Try it: Reproduce the records below word for word, leaving out the pictures.
(Data for processing)
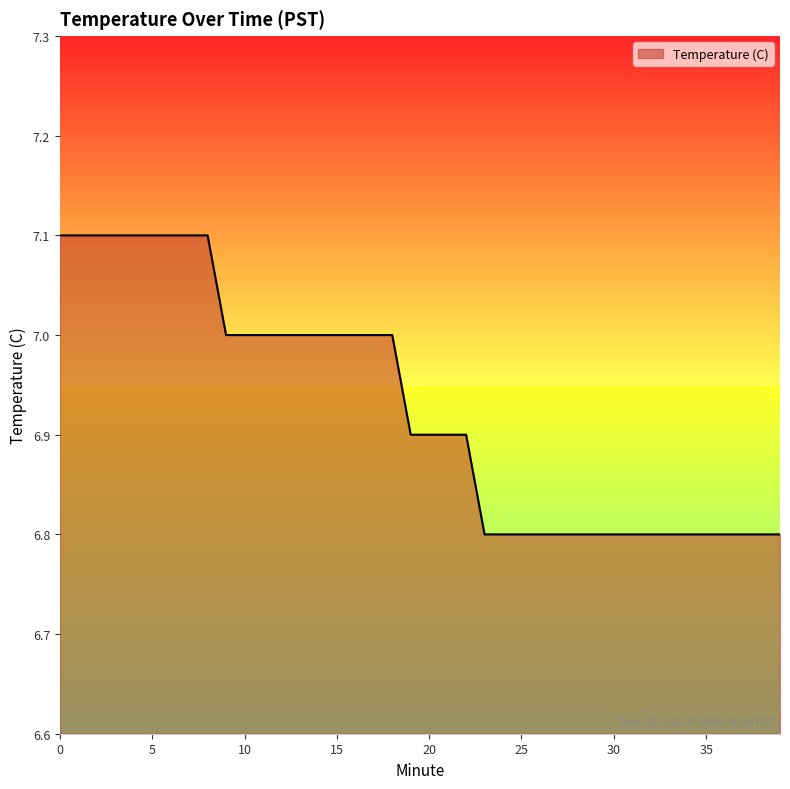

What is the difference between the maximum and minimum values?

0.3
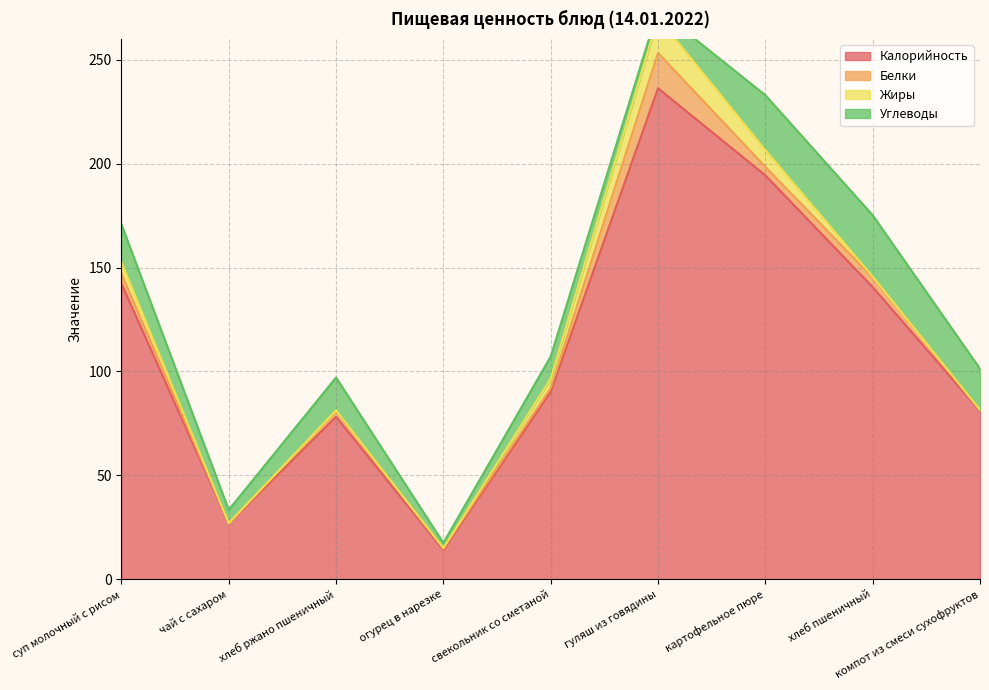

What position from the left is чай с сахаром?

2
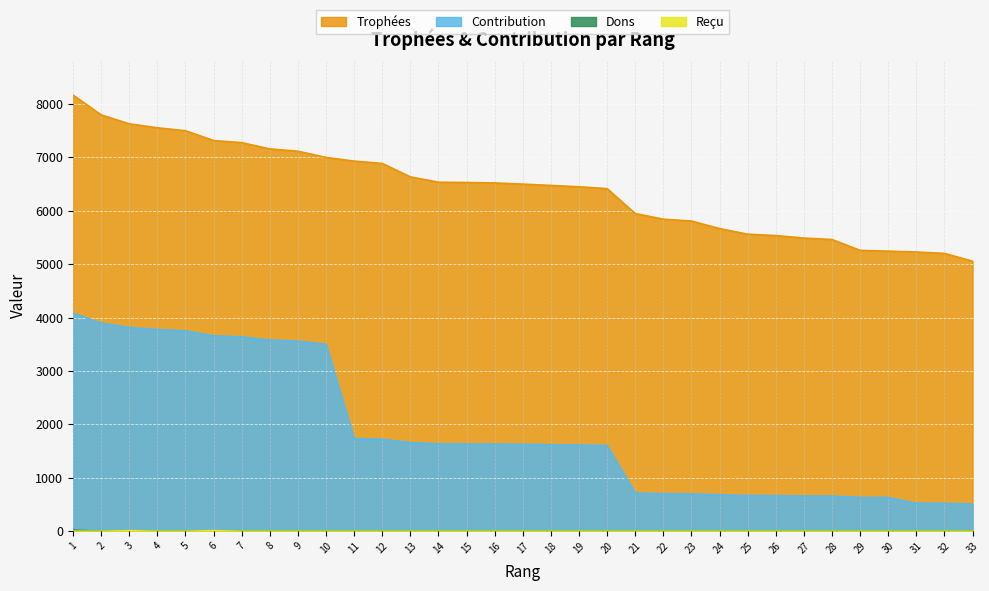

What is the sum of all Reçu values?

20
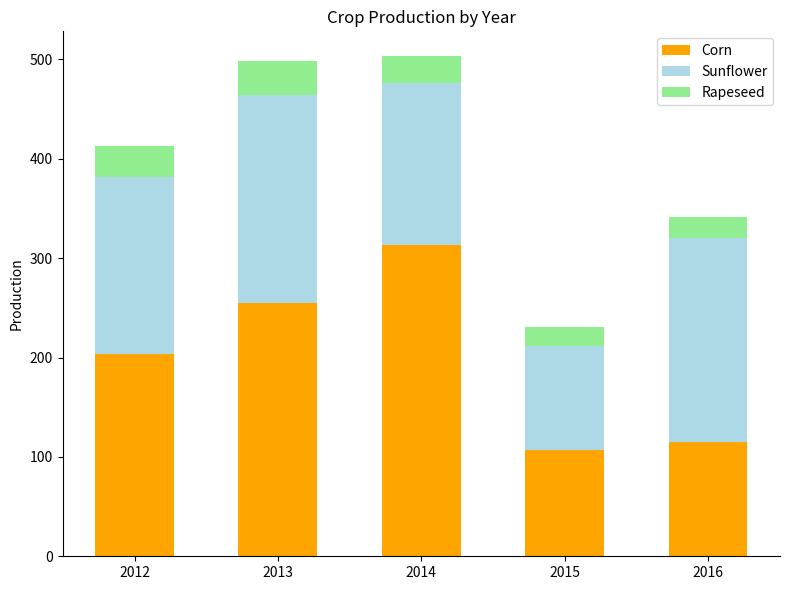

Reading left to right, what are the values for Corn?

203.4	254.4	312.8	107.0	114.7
(End Data for processing)
Result below:
What is the difference between the maximum and minimum values?

0.3

What position from the left is чай с сахаром?

2

What is the sum of all Reçu values?

20

Reading left to right, what are the values for Corn?

203.4	254.4	312.8	107.0	114.7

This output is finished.